* **What needs to be done**: Locate all lines in the data below that hold "fulltime" and show them.

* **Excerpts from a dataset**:

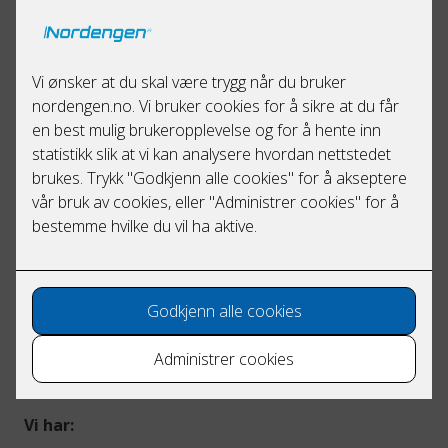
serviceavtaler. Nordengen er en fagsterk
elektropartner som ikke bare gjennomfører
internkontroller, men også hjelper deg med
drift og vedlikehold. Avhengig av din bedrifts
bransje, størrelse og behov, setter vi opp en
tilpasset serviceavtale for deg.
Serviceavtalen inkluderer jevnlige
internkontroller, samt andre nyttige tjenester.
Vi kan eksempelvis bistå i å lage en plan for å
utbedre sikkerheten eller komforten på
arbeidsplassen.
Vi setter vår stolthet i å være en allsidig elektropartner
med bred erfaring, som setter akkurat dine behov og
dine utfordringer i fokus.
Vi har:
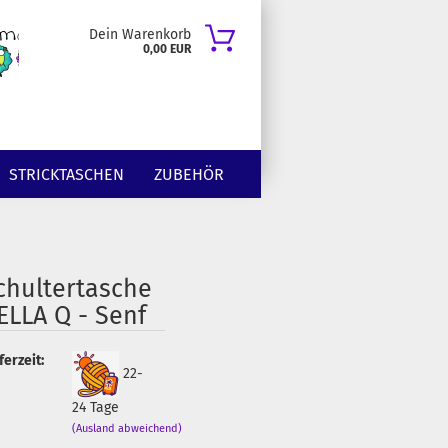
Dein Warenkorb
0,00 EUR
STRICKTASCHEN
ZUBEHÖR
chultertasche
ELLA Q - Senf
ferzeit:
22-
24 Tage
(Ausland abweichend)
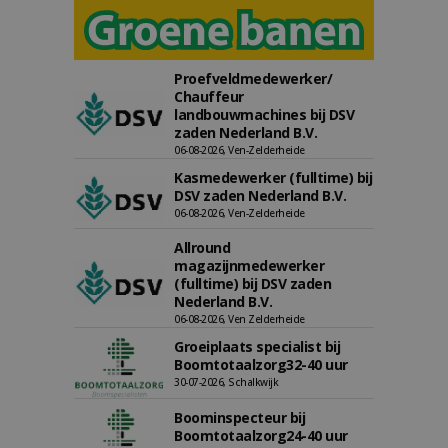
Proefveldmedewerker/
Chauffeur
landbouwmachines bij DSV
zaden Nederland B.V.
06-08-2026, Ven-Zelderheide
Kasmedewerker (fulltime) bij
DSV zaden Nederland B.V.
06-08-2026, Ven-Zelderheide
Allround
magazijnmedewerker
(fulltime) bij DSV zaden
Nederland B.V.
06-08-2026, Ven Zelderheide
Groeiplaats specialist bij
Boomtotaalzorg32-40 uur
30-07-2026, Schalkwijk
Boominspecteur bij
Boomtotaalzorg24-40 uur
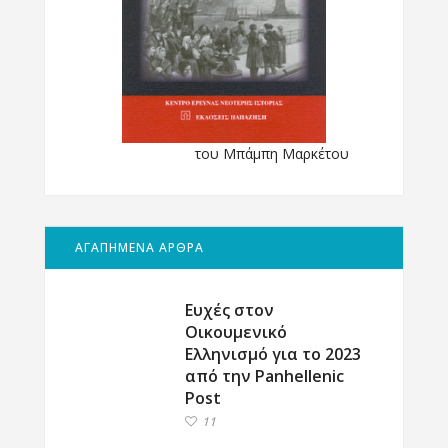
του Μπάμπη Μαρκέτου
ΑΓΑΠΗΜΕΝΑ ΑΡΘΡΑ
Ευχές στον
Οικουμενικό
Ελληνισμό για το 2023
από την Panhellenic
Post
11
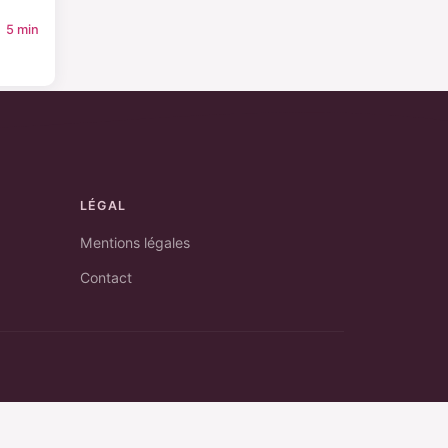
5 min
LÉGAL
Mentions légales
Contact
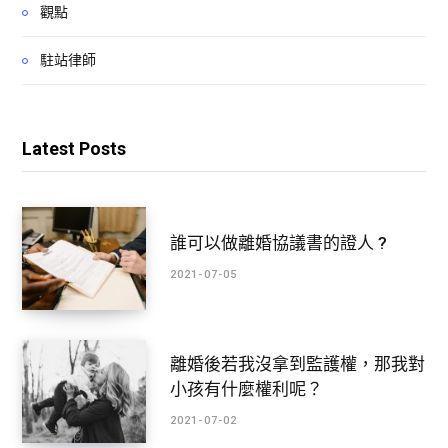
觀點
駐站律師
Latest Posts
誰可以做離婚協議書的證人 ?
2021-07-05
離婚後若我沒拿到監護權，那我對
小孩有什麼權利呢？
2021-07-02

...

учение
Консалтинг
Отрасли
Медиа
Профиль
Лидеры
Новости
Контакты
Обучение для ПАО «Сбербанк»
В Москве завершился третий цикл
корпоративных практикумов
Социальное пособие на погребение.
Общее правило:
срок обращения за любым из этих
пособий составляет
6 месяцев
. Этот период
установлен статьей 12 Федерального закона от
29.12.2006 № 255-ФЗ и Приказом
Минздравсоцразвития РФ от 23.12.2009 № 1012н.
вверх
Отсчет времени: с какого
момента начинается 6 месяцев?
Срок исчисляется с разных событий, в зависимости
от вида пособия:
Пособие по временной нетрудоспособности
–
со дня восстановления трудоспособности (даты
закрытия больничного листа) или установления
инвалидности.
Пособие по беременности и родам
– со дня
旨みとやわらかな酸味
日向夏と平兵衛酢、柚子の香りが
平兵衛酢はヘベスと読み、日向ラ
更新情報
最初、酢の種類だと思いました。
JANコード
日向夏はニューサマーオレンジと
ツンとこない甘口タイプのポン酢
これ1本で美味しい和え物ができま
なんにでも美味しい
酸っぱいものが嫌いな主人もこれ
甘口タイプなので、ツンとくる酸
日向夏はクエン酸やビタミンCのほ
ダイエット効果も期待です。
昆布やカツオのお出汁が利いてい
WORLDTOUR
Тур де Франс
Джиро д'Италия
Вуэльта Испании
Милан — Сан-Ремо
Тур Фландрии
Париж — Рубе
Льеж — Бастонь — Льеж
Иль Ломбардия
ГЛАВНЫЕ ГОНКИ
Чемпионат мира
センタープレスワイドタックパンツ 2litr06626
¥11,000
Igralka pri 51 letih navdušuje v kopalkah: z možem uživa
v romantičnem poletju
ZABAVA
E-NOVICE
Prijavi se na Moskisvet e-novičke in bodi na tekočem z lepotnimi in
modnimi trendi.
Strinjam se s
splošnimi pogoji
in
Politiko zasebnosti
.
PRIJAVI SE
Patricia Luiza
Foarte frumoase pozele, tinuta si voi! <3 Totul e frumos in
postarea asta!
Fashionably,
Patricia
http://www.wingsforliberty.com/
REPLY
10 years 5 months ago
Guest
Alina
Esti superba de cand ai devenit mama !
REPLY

* **Result**:
Kasmedewerker (fulltime) bij
(fulltime) bij DSV zaden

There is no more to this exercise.